On Sat, Jan 17 2009, Mathieu Desnoyers wrote:
> A long standing I/O regression (since 2.6.18, still there today) has hit
> Slashdot recently :
> http://bugzilla.kernel.org/show_bug.cgi?id=12309
> http://it.slashdot.org/article.pl?sid=09/01/15/049201
> 
> I've taken a trace reproducing the wrong behavior on my machine and I
> think it's getting us somewhere.
> 
> LTTng 0.83, kernel 2.6.28
> Machine : Intel Xeon E5405 dual quad-core, 16GB ram
> (just created a new block-trace.c LTTng probe which is not released yet.
> It basically replaces blktrace)
> 
> 
> echo 3 > /proc/sys/vm/drop_caches
> 
> lttctl -C -w /tmp/trace -o channel.mm.bufnum=8 -o channel.block.bufnum=64 trace
> 
> dd if=/dev/zero of=/tmp/newfile bs=1M count=1M
> cp -ax music /tmp   (copying 1.1GB of mp3)
> 
> ls  (takes 15 seconds to get the directory listing !)
> 
> lttctl -D trace
> 
> I looked at the trace (especially at the ls surroundings), and bash is
> waiting for a few seconds for I/O in the exec system call (to exec ls).
> 
> While this happens, we have dd doing lots and lots of bio_queue.
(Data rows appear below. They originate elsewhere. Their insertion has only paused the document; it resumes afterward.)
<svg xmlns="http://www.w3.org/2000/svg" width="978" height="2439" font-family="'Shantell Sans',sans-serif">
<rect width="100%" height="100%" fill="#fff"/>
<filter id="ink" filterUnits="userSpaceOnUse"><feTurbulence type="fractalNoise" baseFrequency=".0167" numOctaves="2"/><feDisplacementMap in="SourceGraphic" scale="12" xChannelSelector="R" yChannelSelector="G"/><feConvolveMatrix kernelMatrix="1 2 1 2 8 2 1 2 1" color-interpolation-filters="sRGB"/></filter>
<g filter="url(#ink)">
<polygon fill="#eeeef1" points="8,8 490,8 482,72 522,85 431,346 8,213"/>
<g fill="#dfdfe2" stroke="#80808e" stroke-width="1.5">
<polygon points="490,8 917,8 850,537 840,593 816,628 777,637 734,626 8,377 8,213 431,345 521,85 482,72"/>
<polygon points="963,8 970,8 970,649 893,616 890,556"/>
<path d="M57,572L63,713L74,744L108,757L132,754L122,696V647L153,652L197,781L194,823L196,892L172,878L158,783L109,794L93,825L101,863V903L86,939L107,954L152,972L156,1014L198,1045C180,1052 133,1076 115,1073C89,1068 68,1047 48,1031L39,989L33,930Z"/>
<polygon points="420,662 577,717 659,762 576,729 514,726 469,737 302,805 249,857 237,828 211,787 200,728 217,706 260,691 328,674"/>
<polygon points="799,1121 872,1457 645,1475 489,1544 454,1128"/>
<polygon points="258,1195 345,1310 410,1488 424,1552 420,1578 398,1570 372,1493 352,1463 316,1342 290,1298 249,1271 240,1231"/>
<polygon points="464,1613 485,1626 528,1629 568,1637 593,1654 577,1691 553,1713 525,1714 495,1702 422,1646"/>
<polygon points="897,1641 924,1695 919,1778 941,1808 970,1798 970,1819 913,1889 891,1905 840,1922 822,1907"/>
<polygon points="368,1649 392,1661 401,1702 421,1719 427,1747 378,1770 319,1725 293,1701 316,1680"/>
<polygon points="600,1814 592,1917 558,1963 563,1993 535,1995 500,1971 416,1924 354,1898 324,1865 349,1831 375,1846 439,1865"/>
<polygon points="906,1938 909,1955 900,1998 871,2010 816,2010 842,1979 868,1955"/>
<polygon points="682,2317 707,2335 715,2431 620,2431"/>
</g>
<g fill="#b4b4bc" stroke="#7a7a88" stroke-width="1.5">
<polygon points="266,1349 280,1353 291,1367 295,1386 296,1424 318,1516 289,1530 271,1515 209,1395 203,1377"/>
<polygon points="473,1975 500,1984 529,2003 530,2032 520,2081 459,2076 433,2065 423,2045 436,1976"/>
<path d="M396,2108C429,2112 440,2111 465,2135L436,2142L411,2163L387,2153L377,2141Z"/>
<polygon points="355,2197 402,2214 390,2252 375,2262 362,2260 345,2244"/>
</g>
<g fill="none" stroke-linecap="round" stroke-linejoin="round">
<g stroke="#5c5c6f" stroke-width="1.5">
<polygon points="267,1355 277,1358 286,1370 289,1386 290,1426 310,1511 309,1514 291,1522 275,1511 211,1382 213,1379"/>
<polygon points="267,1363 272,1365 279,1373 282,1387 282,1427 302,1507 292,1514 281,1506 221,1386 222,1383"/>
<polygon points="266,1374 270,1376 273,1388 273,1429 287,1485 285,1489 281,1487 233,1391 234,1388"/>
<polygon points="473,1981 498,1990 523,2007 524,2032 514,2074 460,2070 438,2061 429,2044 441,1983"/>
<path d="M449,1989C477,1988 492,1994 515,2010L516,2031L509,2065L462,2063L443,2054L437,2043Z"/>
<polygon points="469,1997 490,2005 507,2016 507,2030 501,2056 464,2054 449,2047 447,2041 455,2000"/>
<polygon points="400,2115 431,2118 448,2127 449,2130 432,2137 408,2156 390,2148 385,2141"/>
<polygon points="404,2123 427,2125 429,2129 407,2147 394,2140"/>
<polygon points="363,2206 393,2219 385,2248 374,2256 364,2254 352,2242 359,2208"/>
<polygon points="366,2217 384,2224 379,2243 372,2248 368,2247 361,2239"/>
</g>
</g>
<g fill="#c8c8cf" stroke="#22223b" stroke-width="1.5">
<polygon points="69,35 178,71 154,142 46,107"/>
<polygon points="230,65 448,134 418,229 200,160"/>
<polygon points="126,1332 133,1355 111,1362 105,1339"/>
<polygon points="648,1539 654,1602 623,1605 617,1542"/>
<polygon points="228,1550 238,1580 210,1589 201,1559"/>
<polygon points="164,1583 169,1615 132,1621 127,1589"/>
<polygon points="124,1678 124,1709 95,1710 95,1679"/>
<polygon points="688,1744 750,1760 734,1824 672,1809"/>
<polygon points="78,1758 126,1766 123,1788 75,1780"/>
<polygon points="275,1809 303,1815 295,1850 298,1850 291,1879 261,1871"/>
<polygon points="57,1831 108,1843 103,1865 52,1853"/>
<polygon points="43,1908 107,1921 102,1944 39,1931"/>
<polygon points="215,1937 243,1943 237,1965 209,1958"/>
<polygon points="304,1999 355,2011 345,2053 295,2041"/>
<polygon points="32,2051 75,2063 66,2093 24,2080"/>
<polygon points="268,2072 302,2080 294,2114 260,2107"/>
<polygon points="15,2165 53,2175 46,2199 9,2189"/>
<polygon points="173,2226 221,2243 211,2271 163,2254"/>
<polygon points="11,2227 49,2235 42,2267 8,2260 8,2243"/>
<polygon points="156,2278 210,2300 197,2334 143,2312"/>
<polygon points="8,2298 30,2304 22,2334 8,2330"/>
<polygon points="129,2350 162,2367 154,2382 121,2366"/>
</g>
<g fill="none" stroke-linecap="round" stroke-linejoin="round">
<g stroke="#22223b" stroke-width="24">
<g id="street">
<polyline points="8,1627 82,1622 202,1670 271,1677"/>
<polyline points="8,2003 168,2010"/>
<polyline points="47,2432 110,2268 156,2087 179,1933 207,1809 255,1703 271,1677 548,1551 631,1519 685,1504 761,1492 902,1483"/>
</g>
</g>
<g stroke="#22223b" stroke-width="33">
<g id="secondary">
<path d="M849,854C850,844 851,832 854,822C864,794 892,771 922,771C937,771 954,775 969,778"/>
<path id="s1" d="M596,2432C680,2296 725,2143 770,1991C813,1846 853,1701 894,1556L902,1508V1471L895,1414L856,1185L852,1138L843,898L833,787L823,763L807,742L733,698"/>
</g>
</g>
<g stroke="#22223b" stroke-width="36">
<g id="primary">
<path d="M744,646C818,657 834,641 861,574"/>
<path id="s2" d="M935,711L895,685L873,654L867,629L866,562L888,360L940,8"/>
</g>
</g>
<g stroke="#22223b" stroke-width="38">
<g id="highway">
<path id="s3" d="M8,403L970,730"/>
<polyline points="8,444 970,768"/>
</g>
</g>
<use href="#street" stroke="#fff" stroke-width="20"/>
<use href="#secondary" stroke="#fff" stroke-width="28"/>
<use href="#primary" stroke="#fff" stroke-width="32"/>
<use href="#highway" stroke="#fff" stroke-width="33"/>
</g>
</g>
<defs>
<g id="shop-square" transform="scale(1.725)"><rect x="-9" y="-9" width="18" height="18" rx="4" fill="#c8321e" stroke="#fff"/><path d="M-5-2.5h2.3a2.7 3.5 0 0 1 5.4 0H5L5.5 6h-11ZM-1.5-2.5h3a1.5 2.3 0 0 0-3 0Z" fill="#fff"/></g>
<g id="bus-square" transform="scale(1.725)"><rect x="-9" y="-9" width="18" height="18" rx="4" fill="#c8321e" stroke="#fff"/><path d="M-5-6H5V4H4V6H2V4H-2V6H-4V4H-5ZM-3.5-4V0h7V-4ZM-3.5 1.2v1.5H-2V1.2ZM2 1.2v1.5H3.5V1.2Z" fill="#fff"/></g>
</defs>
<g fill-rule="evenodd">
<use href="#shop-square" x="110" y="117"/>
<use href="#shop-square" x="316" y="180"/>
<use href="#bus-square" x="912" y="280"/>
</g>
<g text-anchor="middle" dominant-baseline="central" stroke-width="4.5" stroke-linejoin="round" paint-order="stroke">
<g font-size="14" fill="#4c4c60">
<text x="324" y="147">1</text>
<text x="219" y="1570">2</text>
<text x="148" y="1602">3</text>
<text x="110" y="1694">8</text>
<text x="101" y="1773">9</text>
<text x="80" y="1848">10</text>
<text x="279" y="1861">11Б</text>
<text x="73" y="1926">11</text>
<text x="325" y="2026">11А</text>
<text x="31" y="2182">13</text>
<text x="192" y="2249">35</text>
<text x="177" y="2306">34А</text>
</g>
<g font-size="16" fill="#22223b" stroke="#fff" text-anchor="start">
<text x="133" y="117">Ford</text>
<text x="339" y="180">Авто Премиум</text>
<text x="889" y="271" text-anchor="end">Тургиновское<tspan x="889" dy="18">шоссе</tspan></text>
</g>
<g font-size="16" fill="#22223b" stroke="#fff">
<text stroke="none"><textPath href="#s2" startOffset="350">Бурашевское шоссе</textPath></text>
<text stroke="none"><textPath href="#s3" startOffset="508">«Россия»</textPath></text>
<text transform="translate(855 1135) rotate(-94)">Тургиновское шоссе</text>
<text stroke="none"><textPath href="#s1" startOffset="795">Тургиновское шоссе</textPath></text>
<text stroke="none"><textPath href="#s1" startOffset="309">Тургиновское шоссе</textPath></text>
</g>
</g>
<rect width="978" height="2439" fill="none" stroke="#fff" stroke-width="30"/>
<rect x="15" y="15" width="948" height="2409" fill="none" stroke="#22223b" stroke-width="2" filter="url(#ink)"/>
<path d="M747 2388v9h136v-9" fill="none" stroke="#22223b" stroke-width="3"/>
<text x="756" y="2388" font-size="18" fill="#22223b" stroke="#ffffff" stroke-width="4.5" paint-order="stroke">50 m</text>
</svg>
There
> is a bio_backmerge after each bio_queue event. This is reasonable,
> because dd is writing to a contiguous file.
> 
> However, I wonder if this is not the actual problem. We have dd which
> has the head request in the elevator request queue. It is progressing
> steadily by plugging/unplugging the device periodically and gets its
> work done. However, because requests are being dequeued at the same
> rate others are being merged, I suspect it stays at the top of the queue
> and does not let the other unrelated requests run.
> 
> There is a test in the blk-merge.c which makes sure that merged requests
> do not get bigger than a certain size. However, if the request is
> steadily dequeued, I think this test is not doing anything.
> 
> 
> This patch implements a basic test to make sure we never merge more
> than 128 requests into the same request if it is the "last_merge"
> request. I have not been able to trigger the problem again with the
> fix applied. It might not be in a perfect state : there may be better
> solutions to the problem, but I think it helps pointing out where the
> culprit lays.

To be painfully honest, I have no idea what you are attempting to solve
with this patch. First of all, Linux has always merged any request
possible. The one-hit cache is just that, a one hit cache frontend for
merging. We'll be hitting the merge hash and doing the same merge if it
fails. Since we even cap the size of the request, the merging is also
bounded.

Furthermore, the request being merged is not considered for IO yet. It
has not been dispatched by the io scheduler. IOW, I'm surprised your
patch makes any difference at all. Especially with your 128 limit, since
4kbx128kb is 512kb which is the default max merge size anyway. These
sort of test cases tend to be very sensitive and exhibit different
behaviour for many runs, so call me a bit skeptical and consider that an
enouragement to do more directed testing. You could use fio for
instance. Have two jobs in your job file. One is a dd type process that
just writes a huge file, the other job starts eg 10 seconds later and
does a 4kb read of a file.

As a quick test, could you try and increase the slice_idle to eg 20ms?
Sometimes I've seen timing being slightly off, which makes us miss the
sync window for the ls (in your case) process. Then you get a mix of
async and sync IO all the time, which very much slows down the sync
process.

-- 
Jens Axboe